Still unconscious on the table, they conducted a freeze pathology of the half-thyroid they removed, and found cancer. They removed the other half of my thyroid. I was home the next day, nursing our six-month-old son, feeling irresponsible and stupid for not having had my neck checked out sooner.

There was a bright side during my season of denial. We brought our son into the world. Had I weighed risks differently, he would have never been born. (Surgery and subsequent radio-iodine treatment would have precluded pregnancy for six to 12 months. Perhaps another child would have been born at a later time, but not him.) It’s a very glorious, blindingly bright side.

Back to my friend and her children with whooping cough. A few weeks before that surgery I had, she had told me of a friend of hers who had a growth on his neck, but he simply changed his diet and engaged in some meditation and the growth went away. At the time–in my “I’m going to die” doom spiral–I had taken great offense, as if she were a) suggesting I brought the treatment on myself by eating something untoward,  and/or b) questioning my decision to seek surgical intervention.

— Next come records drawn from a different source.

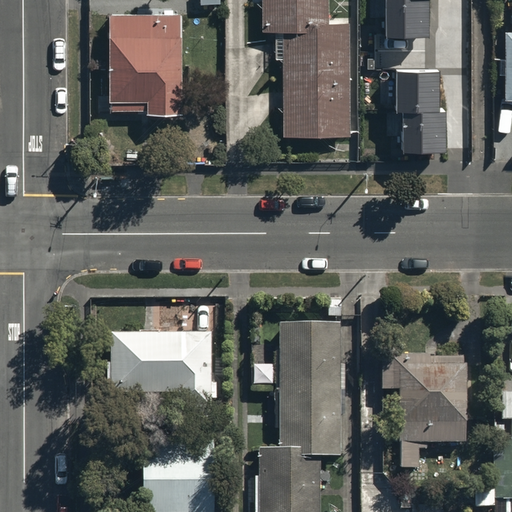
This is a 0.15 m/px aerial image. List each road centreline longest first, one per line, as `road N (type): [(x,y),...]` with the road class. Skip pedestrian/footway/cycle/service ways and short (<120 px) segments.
road 1 (residential): [(26,232),(511,230)]
road 2 (residential): [(26,232),(26,511)]
road 3 (residential): [(25,0),(26,232)]
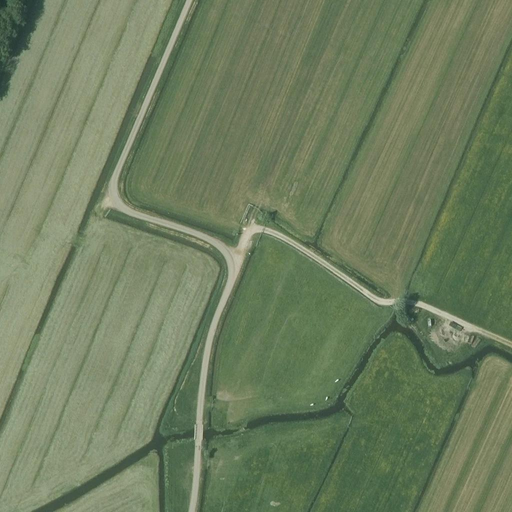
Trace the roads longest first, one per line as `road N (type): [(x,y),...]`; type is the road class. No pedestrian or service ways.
road 1 (track): [(511,346),(405,301),(380,304),(262,230),(249,230),(232,259),(210,239),(117,203),(116,172),(188,0)]
road 2 (residential): [(190,511),(205,354),(232,259)]
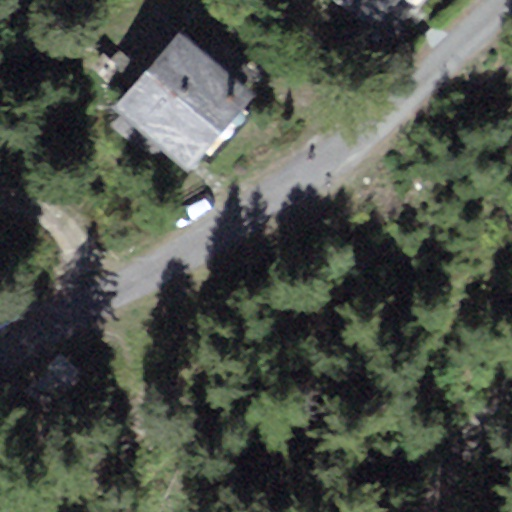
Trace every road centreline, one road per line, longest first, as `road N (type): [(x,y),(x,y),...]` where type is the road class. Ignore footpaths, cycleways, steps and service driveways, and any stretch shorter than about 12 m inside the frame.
road 1 (unclassified): [(0,365),(373,131),(510,0)]
road 2 (track): [(511,341),(441,458),(433,511)]
road 3 (track): [(0,210),(55,222),(71,243),(72,274),(42,337)]
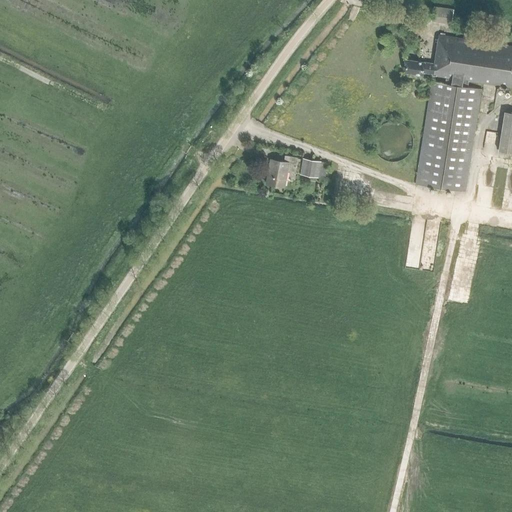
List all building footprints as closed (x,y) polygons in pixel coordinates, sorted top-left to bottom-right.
[(354,5),(349,19),(356,21),(361,7),(354,5)] [(432,13),(431,21),(451,24),(452,18),(453,9),(433,6),(432,13)] [(432,74),(432,75),(446,77),(445,83),(431,81),(415,184),(465,192),(481,89),(467,87),(468,81),(511,87),(511,45),(438,34),(434,63),(406,59),(404,72),(422,75),(422,72),(432,74)] [(511,112),(505,111),(498,151),(511,153),(511,112)] [(393,162),(399,161),(403,158),(407,154),(410,149),(411,144),(411,142),(410,137),(408,132),(404,127),(400,124),(395,122),(389,122),(384,124),(379,127),(375,131),(372,136),(371,142),(372,147),(374,152),(377,157),(382,160),(387,162),(393,162)] [(294,173),(297,157),(284,155),(283,161),(270,159),(266,183),(284,187),(287,172),(294,173)] [(320,162),(302,158),(299,174),(317,178),(320,162)]
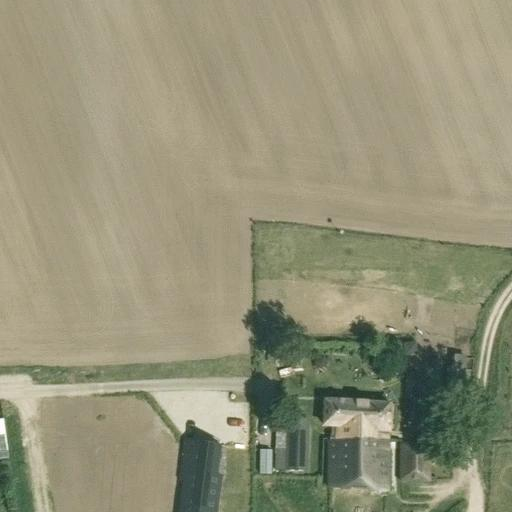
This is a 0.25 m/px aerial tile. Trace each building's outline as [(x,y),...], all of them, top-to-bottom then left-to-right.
[(417,355),(416,345),(416,343),(406,344),(404,344),(405,356),(417,355)] [(447,371),(447,407),(465,408),(465,372),(447,371)] [(320,425),(319,439),(329,440),(329,449),(331,449),(331,489),(387,488),(386,432),(387,432),(389,405),(325,401),(323,426),(320,425)] [(238,406),(192,407),(193,438),(239,436),(238,406)] [(422,418),(408,418),(408,442),(422,442),(422,418)] [(286,419),(284,471),(307,472),(309,420),(286,419)] [(213,447),(185,444),(181,473),(186,473),(181,511),(214,511),(219,477),(210,475),(213,447)] [(399,444),(399,483),(430,483),(431,444),(399,444)] [(112,455),(92,455),(93,491),(113,490),(112,455)]
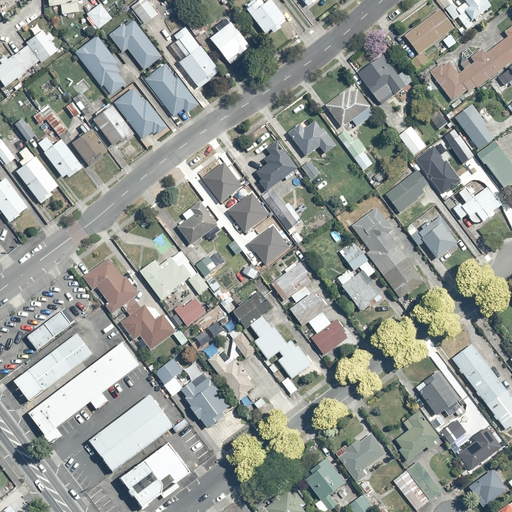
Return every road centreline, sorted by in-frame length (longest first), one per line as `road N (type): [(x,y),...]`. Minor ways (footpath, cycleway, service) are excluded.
road 1 (residential): [(0,291),(383,0)]
road 2 (residential): [(511,261),(181,511)]
road 3 (secondary): [(0,412),(74,511)]
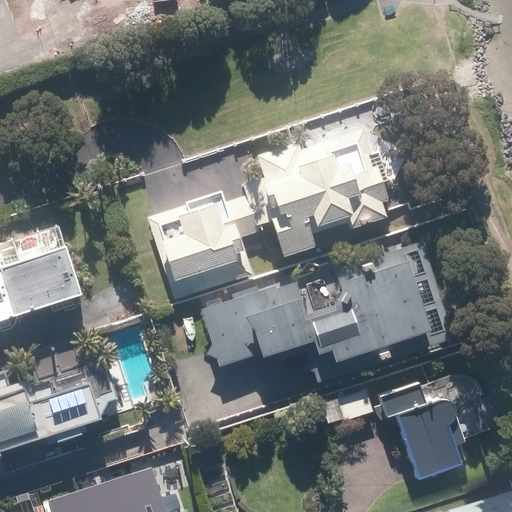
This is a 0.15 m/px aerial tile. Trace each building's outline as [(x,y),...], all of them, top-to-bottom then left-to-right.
[(108,0),(117,26),(169,10),(166,0),(108,0)] [(237,182),(241,193),(218,200),(216,193),(145,216),(171,298),(249,273),(236,235),(255,229),(254,224),(263,220),(275,255),(305,246),(301,234),(339,222),(340,228),(379,215),(374,201),(380,199),(357,127),(292,148),(290,141),(249,154),(256,176),(237,182)] [(290,281),(196,312),(214,365),(298,336),(313,380),(449,335),(418,239),(330,269),(334,280),(322,303),(323,307),(301,315),(290,281)] [(68,290),(54,243),(0,260),(0,301),(3,311),(68,290)] [(90,415),(78,379),(0,404),(0,444),(46,430),(48,439),(74,431),(70,421),(90,415)] [(453,462),(440,423),(444,421),(446,419),(448,417),(449,415),(450,411),(449,407),(448,404),(447,402),(444,400),(441,397),(436,397),(432,397),(428,398),(420,401),(413,381),(373,395),(380,414),(388,411),(410,477),(453,462)] [(343,427),(340,419),(369,409),(361,389),(303,408),(312,437),(343,427)] [(227,435),(216,439),(222,454),(233,450),(227,435)] [(45,511),(160,511),(146,468),(45,500),(48,511),(45,511)] [(511,511),(511,488),(438,511),(511,511)]
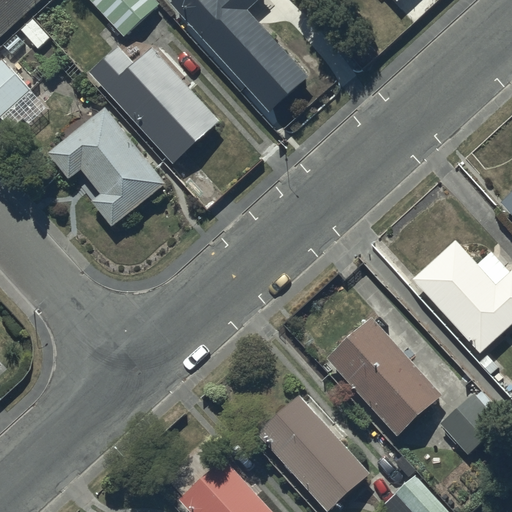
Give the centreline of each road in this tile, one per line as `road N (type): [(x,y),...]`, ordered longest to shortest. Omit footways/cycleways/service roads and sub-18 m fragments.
road 1 (residential): [(134,375),(511,31)]
road 2 (residential): [(134,375),(0,223)]
road 3 (residential): [(0,496),(134,375)]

But now, I wonder if perhaps she was just scared, on my behalf. And I wonder now, if after enduring a severe illness and unwittingly passing it on to her children, she will enjoy some kind of bright side. Not necessarily the kind where you end up with a new baby, but another kind that I have also enjoyed.

The kind where you are more discriminating in whom you trust, where you fear things in order of their priority, and where you are less sure of being right.

I hope she does.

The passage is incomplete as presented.